How to start your own podcast

Get your pod off the ground with our step-by-step guide

15 May 2020


Podcasts are a huge deal right now. There are 850,000 active podcasts in the world covering almost every topic you can think of. They’re a great way to broadcast yourself to a global audience, pick up listeners and even monetise what you make.

The good news is that you can make them from home without a lot of expensive equipment or expertise. So, if you’ve got a good idea and want to broadcast yourself, follow our guide and get podcasting!


Step 1: Come up with a brilliant idea

What’s your podcast going to be about? Pick is something you are passionate about or have a little expertise in. Both these things will come across to your listeners and keep them coming back for more.

For inspiration, check out Apple Podcasts’ chart for popular podcasts. This will give you an idea of what people want to hear about. But don’t just copy what you think will work. Just because people like True Crime podcasts, for example, they won’t subscribe to yours if they think they can get the same content done better elsewhere.

It’s a crowded market – so try to stand out.


Step 2: Think about format

Now you’ve got your idea, how’s it going to work? Will you be the only presenter, or will you present it with someone else? Will there be guests and interview? Will it be scripted or conversational? Long or short episodes?

There’s no right answer to this. There are successful podcasts that are radically different in length, number of hosts etc. What’s important is that you decide what’s right for you.

podcast equipment

Step 3: Get some equipment

The next thing you need to do is get your tech. There’s no need to build a studio in your shed, either. You could even find a quiet room and record and edit the whole thing on your phone. But, for consistent quality and the best possible sound, we’d suggest getting a few things.

  • Laptop or computer to record on
  • USB microphone
  • Some basic headphones.

After that, it’s up to you. You could spend as little or as much on equipment as you like.


Step 4: Learn the techie stuff

Podcasts don’t need to be editing masterclasses, but it’s a good idea to learn a bit of basic editing if you’re planning to produce your own show.

Audacity or Garage Band are two examples of free editing software that you can download and use easily. They’re intuitive but you’ll find free tutorials for them on YouTube or you can look for paid classes online.

And there are premium options too – Adobe Audition or Pro Tools are both great.
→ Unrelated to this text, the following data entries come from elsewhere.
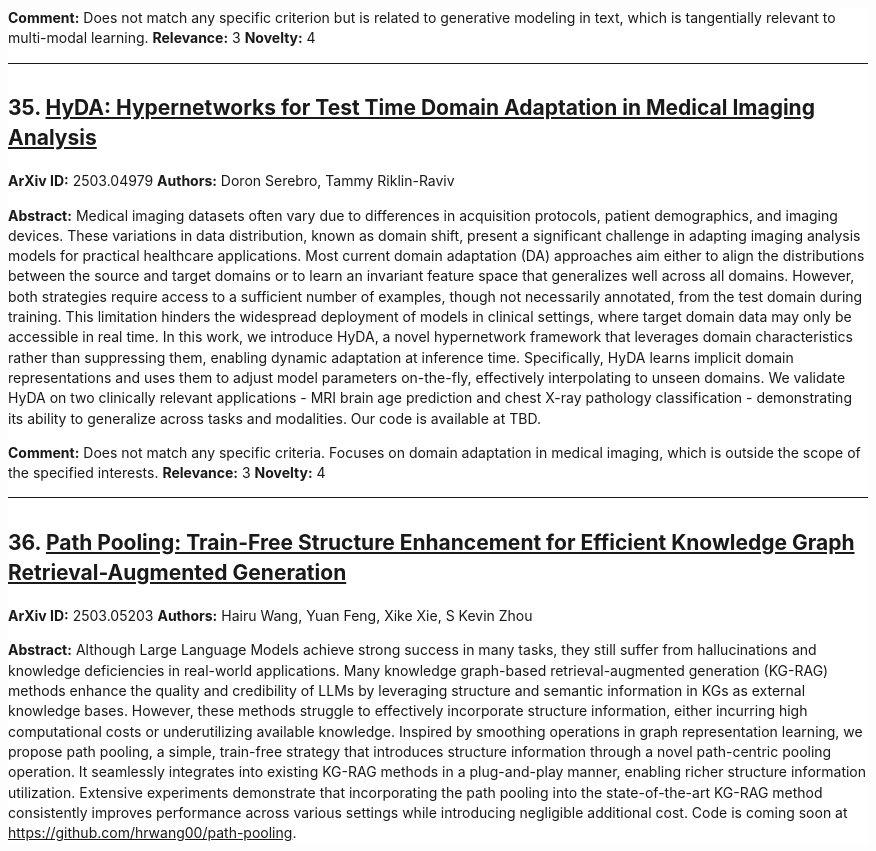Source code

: **Comment:** Does not match any specific criterion but is related to generative modeling in text, which is tangentially relevant to multi-modal learning.
**Relevance:** 3
**Novelty:** 4

---

## 35. [HyDA: Hypernetworks for Test Time Domain Adaptation in Medical Imaging Analysis](https://arxiv.org/abs/2503.04979) <a id="link35"></a>
**ArXiv ID:** 2503.04979
**Authors:** Doron Serebro, Tammy Riklin-Raviv

**Abstract:**  Medical imaging datasets often vary due to differences in acquisition protocols, patient demographics, and imaging devices. These variations in data distribution, known as domain shift, present a significant challenge in adapting imaging analysis models for practical healthcare applications.   Most current domain adaptation (DA) approaches aim either to align the distributions between the source and target domains or to learn an invariant feature space that generalizes well across all domains. However, both strategies require access to a sufficient number of examples, though not necessarily annotated, from the test domain during training. This limitation hinders the widespread deployment of models in clinical settings, where target domain data may only be accessible in real time.   In this work, we introduce HyDA, a novel hypernetwork framework that leverages domain characteristics rather than suppressing them, enabling dynamic adaptation at inference time. Specifically, HyDA learns implicit domain representations and uses them to adjust model parameters on-the-fly, effectively interpolating to unseen domains. We validate HyDA on two clinically relevant applications - MRI brain age prediction and chest X-ray pathology classification - demonstrating its ability to generalize across tasks and modalities. Our code is available at TBD.

**Comment:** Does not match any specific criteria. Focuses on domain adaptation in medical imaging, which is outside the scope of the specified interests.
**Relevance:** 3
**Novelty:** 4

---

## 36. [Path Pooling: Train-Free Structure Enhancement for Efficient Knowledge Graph Retrieval-Augmented Generation](https://arxiv.org/abs/2503.05203) <a id="link36"></a>
**ArXiv ID:** 2503.05203
**Authors:** Hairu Wang, Yuan Feng, Xike Xie, S Kevin Zhou

**Abstract:**  Although Large Language Models achieve strong success in many tasks, they still suffer from hallucinations and knowledge deficiencies in real-world applications. Many knowledge graph-based retrieval-augmented generation (KG-RAG) methods enhance the quality and credibility of LLMs by leveraging structure and semantic information in KGs as external knowledge bases. However, these methods struggle to effectively incorporate structure information, either incurring high computational costs or underutilizing available knowledge. Inspired by smoothing operations in graph representation learning, we propose path pooling, a simple, train-free strategy that introduces structure information through a novel path-centric pooling operation. It seamlessly integrates into existing KG-RAG methods in a plug-and-play manner, enabling richer structure information utilization. Extensive experiments demonstrate that incorporating the path pooling into the state-of-the-art KG-RAG method consistently improves performance across various settings while introducing negligible additional cost. Code is coming soon at https://github.com/hrwang00/path-pooling.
The idea of learning editing might seem daunting, but don’t worry. You’re likely only editing one or two vocal tracks. The great thing about podcasts is how simple they really are.

podcast host

Step 5: Find a platform

There are no shortage of popular podcast platforms, which range from free to paid. The point of a podcast platform is that it makes distributing your podcast to all the major places people hear podcasts (think Spotify or Apple Podcasts) so much easier. This means that you’ll be much easier to find.

Libsyn and Podbean are two popular options. Another good shout is Anchor, which has a great mobile app and even offers editing functions.


Step 6: Set up on social

Part of building an audience is being visible. That means letting people know where you are. That could be as little as registering a podcast email address right up to building a website.

A happy medium is setting up a Facebook or Twitter account. That way, people who are interested can discover your podcast and follow you for updates and new shows.

Hopefully you’ll pick up some regular fans. It’s great to have a place where they can give feedback and talk about the show, building a community in the process. This will create a buzz and you’ll be rewarded with some loyal listeners.

podcast host

Step 7: Be consistent

Once you’ve launched your pod (remembering to send out a message to everybody you know with a link to drive up listens) it’s all about consistency.

Your podcast could be daily, weekly, monthly… whatever. What’s important is that your subscribers get their podcast on time at regular intervals. That regularity will carve you out a little place in their lives. Once you become a small part of their routine, they’ll keep listening.


Step 8: Don't be afraid to ask for help

And what about approaching sponsors? Should you set up a Patreon account for listener donations? How do you get guests? A lot of these questions will come up as you’re producing your show and as your audience starts to grow.